[Start of section]
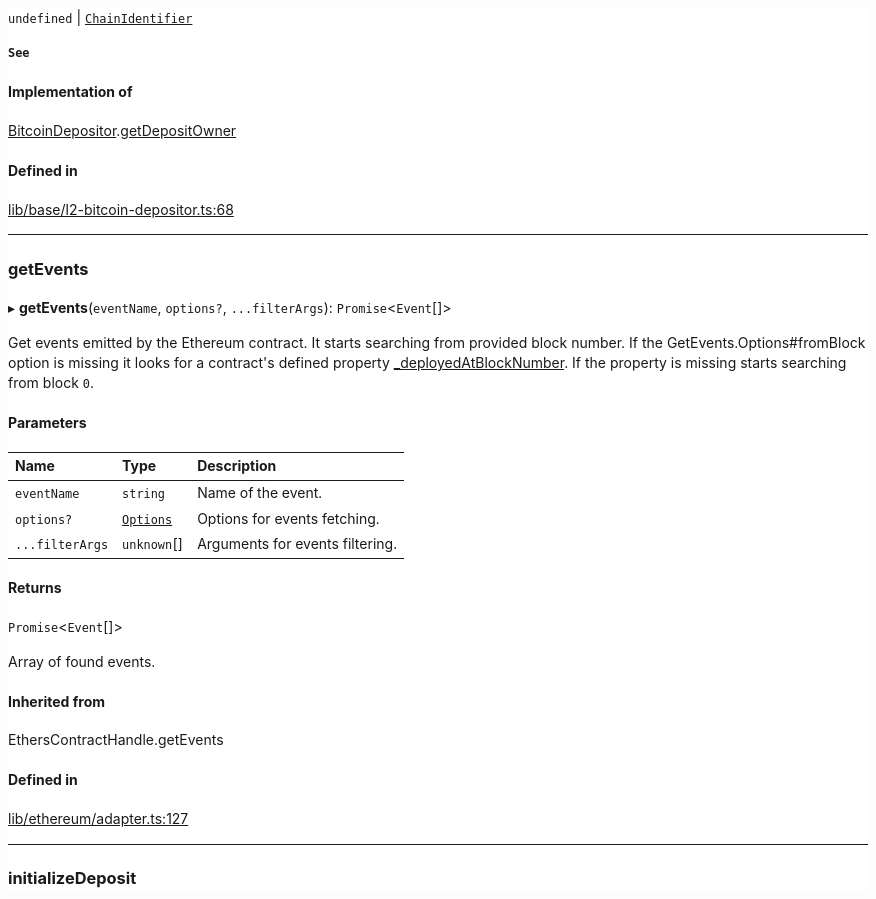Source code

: `undefined` \| [`ChainIdentifier`](../interfaces/ChainIdentifier.md)

**`See`**

#### Implementation of

[BitcoinDepositor](../interfaces/BitcoinDepositor.md).[getDepositOwner](../interfaces/BitcoinDepositor.md#getdepositowner)

#### Defined in

[lib/base/l2-bitcoin-depositor.ts:68](https://github.com/threshold-network/tbtc-v2/blob/ntt-typescript/typescript/src/lib/base/l2-bitcoin-depositor.ts#L68)

___

### getEvents

▸ **getEvents**(`eventName`, `options?`, `...filterArgs`): `Promise`\<`Event`[]\>

Get events emitted by the Ethereum contract.
It starts searching from provided block number. If the GetEvents.Options#fromBlock
option is missing it looks for a contract's defined property
[_deployedAtBlockNumber](BaseBitcoinDepositor.md#_deployedatblocknumber). If the property is missing starts searching
from block `0`.

#### Parameters

| Name | Type | Description |
| :------ | :------ | :------ |
| `eventName` | `string` | Name of the event. |
| `options?` | [`Options`](../interfaces/GetChainEvents.Options.md) | Options for events fetching. |
| `...filterArgs` | `unknown`[] | Arguments for events filtering. |

#### Returns

`Promise`\<`Event`[]\>

Array of found events.

#### Inherited from

EthersContractHandle.getEvents

#### Defined in

[lib/ethereum/adapter.ts:127](https://github.com/threshold-network/tbtc-v2/blob/ntt-typescript/typescript/src/lib/ethereum/adapter.ts#L127)

___

### initializeDeposit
[End of section]
WHAT IS EXPECTED → Using the records above, pull out each line where the word "eventName" occurs.

ANSWER SPACE →
▸ **getEvents**(`eventName`, `options?`, `...filterArgs`): `Promise`\<`Event`[]\>
| `eventName` | `string` | Name of the event. |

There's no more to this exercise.